YOUR TASK:
Give the lines of the entries, from the first one up to and including the line with "emadója 1%-ával az", as a JSON list of strings with one string per line and no blank lines.
━━━ GIVEN RECORDS
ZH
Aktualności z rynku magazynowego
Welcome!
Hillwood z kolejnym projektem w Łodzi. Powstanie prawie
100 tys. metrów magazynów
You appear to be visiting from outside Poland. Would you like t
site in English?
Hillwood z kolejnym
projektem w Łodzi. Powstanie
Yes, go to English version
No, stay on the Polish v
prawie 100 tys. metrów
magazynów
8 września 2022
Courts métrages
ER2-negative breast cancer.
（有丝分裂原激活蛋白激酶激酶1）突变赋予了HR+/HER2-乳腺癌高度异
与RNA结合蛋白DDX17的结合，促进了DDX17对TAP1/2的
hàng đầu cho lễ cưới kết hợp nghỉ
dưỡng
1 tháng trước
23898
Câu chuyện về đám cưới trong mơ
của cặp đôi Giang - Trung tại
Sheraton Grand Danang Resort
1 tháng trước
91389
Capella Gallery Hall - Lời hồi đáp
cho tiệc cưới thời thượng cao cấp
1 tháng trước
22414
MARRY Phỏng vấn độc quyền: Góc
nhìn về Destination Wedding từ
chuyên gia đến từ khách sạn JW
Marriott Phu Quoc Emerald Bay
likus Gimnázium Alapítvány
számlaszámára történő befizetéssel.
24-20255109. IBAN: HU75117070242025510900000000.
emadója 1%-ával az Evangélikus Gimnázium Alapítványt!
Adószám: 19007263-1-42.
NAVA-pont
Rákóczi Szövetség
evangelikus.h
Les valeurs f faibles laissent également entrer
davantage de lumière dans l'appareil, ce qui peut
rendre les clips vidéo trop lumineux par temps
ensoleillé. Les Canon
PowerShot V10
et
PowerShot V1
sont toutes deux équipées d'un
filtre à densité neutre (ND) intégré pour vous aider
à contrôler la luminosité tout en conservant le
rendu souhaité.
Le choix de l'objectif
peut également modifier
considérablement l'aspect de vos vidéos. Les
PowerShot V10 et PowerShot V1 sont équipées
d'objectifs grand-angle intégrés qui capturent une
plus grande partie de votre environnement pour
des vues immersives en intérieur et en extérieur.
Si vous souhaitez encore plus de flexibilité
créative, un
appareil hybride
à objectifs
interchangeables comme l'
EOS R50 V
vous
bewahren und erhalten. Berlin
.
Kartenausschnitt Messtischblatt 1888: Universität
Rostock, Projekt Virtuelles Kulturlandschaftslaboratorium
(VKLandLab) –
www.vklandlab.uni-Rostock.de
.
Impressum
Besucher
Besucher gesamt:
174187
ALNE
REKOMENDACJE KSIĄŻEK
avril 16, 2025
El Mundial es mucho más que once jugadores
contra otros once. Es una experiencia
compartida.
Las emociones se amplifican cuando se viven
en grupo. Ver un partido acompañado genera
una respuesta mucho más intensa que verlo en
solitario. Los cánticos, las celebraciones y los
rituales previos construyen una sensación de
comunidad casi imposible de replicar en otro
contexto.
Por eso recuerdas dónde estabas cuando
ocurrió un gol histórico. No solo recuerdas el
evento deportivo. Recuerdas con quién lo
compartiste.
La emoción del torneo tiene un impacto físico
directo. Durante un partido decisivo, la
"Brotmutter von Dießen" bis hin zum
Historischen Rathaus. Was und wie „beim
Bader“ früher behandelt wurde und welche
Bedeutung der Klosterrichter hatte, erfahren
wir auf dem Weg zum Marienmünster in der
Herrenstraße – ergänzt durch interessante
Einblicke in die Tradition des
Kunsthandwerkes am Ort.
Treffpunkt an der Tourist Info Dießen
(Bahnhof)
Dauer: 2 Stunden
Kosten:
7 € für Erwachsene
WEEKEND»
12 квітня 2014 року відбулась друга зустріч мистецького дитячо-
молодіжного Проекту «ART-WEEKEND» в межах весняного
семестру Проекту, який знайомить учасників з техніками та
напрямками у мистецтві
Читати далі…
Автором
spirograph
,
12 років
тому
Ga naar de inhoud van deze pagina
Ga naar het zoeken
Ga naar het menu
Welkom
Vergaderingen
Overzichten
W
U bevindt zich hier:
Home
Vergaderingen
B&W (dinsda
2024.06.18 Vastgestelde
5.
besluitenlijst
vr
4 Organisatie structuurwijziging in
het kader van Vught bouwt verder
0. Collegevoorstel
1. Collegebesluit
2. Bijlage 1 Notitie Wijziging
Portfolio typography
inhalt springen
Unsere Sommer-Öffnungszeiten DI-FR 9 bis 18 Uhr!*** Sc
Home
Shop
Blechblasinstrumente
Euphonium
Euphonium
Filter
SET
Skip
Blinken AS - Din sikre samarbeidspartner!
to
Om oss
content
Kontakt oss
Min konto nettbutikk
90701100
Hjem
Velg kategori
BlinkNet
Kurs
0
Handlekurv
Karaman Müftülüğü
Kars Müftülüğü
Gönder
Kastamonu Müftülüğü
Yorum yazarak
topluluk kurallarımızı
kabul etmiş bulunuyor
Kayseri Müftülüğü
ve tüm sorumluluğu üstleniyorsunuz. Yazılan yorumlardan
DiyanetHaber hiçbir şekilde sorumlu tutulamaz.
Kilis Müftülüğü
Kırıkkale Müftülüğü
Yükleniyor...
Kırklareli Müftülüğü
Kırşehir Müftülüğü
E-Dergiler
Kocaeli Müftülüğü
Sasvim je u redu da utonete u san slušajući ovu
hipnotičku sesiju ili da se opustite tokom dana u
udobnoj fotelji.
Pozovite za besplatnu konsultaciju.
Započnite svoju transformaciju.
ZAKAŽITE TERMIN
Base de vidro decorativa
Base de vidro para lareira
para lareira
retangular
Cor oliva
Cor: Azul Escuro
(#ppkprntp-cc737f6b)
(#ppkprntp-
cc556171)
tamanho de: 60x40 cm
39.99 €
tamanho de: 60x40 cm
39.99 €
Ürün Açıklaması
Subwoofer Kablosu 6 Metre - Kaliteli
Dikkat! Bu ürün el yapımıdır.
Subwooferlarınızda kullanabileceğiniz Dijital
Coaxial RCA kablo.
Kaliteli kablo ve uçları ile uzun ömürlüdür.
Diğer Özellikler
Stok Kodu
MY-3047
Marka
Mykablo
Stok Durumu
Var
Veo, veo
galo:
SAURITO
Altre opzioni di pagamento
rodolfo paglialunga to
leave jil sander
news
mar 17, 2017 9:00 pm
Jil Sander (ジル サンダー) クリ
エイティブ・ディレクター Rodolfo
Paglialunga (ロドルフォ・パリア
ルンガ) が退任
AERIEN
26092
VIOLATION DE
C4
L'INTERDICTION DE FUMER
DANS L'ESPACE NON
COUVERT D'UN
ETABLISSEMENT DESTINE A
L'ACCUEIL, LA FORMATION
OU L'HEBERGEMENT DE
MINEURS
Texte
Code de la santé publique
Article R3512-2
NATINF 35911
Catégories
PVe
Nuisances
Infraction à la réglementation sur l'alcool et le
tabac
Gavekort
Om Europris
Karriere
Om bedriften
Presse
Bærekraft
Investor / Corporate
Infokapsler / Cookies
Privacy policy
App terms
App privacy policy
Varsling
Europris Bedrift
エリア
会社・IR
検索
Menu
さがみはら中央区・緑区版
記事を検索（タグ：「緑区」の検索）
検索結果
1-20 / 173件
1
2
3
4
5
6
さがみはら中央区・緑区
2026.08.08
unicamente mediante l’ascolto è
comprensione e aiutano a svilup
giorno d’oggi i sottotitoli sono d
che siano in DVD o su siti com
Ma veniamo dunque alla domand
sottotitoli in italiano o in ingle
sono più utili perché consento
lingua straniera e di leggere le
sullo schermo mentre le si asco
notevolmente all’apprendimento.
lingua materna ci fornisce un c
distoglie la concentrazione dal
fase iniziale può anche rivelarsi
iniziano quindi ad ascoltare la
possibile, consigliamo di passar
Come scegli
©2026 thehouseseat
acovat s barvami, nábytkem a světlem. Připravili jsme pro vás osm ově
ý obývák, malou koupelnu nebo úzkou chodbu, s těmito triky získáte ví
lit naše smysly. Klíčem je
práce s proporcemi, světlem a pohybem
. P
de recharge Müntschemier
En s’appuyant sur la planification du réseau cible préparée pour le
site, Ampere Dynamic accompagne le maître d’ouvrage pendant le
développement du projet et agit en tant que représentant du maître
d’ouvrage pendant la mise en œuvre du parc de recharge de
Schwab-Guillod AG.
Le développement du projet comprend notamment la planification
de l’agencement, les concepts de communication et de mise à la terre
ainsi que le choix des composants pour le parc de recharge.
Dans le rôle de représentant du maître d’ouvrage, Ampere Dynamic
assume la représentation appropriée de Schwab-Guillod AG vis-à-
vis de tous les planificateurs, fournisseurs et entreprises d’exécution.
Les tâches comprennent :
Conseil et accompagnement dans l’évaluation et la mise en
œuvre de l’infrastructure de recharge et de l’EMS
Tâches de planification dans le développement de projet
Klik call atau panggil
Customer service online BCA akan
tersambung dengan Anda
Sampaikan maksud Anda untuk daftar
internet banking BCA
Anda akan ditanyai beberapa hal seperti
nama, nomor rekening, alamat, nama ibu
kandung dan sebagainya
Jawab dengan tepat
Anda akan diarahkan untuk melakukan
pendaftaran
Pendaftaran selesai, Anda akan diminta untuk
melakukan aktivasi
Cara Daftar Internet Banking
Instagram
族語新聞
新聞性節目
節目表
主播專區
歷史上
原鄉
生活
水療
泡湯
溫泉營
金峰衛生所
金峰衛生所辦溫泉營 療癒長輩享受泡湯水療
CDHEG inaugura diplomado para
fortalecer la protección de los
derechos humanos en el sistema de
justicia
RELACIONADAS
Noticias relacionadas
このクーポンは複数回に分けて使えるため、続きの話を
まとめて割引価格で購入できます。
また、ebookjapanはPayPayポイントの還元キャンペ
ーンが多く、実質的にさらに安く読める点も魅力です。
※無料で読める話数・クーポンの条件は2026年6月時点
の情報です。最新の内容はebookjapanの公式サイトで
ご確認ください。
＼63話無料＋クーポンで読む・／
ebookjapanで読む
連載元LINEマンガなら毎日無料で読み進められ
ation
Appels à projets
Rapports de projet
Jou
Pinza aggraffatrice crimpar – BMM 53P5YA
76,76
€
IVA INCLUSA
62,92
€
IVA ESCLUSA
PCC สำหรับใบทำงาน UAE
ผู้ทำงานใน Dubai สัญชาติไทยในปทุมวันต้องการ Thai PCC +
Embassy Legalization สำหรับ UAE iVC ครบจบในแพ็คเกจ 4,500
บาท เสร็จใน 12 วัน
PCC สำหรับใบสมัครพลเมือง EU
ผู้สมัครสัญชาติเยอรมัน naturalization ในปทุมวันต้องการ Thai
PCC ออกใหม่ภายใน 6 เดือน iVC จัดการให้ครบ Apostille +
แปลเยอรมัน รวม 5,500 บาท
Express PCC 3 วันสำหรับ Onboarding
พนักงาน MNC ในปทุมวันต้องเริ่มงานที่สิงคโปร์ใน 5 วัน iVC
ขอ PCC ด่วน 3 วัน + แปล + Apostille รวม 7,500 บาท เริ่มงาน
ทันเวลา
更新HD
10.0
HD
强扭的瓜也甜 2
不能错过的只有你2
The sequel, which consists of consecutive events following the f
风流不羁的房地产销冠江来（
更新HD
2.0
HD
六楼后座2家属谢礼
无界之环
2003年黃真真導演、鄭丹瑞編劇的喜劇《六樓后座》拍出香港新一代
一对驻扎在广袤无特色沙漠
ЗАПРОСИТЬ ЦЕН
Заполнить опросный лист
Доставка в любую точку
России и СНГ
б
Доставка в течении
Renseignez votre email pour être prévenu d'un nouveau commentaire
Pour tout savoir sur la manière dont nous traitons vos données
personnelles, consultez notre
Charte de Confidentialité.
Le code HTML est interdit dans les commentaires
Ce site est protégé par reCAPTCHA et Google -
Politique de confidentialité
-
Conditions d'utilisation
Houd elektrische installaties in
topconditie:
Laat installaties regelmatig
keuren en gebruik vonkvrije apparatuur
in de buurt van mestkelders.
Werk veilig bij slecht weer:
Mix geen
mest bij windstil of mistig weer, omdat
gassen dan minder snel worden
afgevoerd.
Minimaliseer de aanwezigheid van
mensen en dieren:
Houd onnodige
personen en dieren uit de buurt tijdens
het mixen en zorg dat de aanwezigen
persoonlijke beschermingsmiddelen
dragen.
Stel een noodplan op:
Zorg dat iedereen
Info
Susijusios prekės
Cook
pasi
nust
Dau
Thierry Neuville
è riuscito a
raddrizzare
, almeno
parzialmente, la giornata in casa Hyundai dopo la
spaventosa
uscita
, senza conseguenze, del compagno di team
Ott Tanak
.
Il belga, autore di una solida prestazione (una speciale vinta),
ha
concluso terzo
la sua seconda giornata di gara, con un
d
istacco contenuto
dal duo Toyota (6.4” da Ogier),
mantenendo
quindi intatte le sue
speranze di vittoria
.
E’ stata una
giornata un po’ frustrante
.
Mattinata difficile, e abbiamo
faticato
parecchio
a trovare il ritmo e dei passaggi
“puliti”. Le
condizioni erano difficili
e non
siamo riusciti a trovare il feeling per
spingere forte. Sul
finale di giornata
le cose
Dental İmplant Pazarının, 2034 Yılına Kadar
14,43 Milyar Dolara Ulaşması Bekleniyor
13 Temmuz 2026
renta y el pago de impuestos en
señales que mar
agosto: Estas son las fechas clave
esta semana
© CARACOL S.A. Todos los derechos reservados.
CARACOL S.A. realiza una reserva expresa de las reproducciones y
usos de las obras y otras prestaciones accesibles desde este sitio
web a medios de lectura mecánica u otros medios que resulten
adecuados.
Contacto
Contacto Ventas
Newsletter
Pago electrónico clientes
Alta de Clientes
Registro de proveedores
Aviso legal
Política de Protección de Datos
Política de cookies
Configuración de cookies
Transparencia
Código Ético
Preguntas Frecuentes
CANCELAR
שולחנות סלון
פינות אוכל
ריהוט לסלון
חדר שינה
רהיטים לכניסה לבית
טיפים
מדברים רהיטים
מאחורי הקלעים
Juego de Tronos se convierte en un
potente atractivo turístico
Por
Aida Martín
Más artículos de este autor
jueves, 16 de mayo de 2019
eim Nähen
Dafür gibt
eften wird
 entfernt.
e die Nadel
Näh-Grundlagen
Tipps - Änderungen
━━━━━━
TASK SOLUTION:
[
  "ZH",
  "Aktualności z rynku magazynowego",
  "Welcome!",
  "Hillwood z kolejnym projektem w Łodzi. Powstanie prawie",
  "100 tys. metrów magazynów",
  "You appear to be visiting from outside Poland. Would you like t",
  "site in English?",
  "Hillwood z kolejnym",
  "projektem w Łodzi. Powstanie",
  "Yes, go to English version",
  "No, stay on the Polish v",
  "prawie 100 tys. metrów",
  "magazynów",
  "8 września 2022",
  "Courts métrages",
  "ER2-negative breast cancer.",
  "（有丝分裂原激活蛋白激酶激酶1）突变赋予了HR+/HER2-乳腺癌高度异",
  "与RNA结合蛋白DDX17的结合，促进了DDX17对TAP1/2的",
  "hàng đầu cho lễ cưới kết hợp nghỉ",
  "dưỡng",
  "1 tháng trước",
  "23898",
  "Câu chuyện về đám cưới trong mơ",
  "của cặp đôi Giang - Trung tại",
  "Sheraton Grand Danang Resort",
  "1 tháng trước",
  "91389",
  "Capella Gallery Hall - Lời hồi đáp",
  "cho tiệc cưới thời thượng cao cấp",
  "1 tháng trước",
  "22414",
  "MARRY Phỏng vấn độc quyền: Góc",
  "nhìn về Destination Wedding từ",
  "chuyên gia đến từ khách sạn JW",
  "Marriott Phu Quoc Emerald Bay",
  "likus Gimnázium Alapítvány",
  "számlaszámára történő befizetéssel.",
  "24-20255109. IBAN: HU75117070242025510900000000.",
  "emadója 1%-ával az Evangélikus Gimnázium Alapítványt!"
]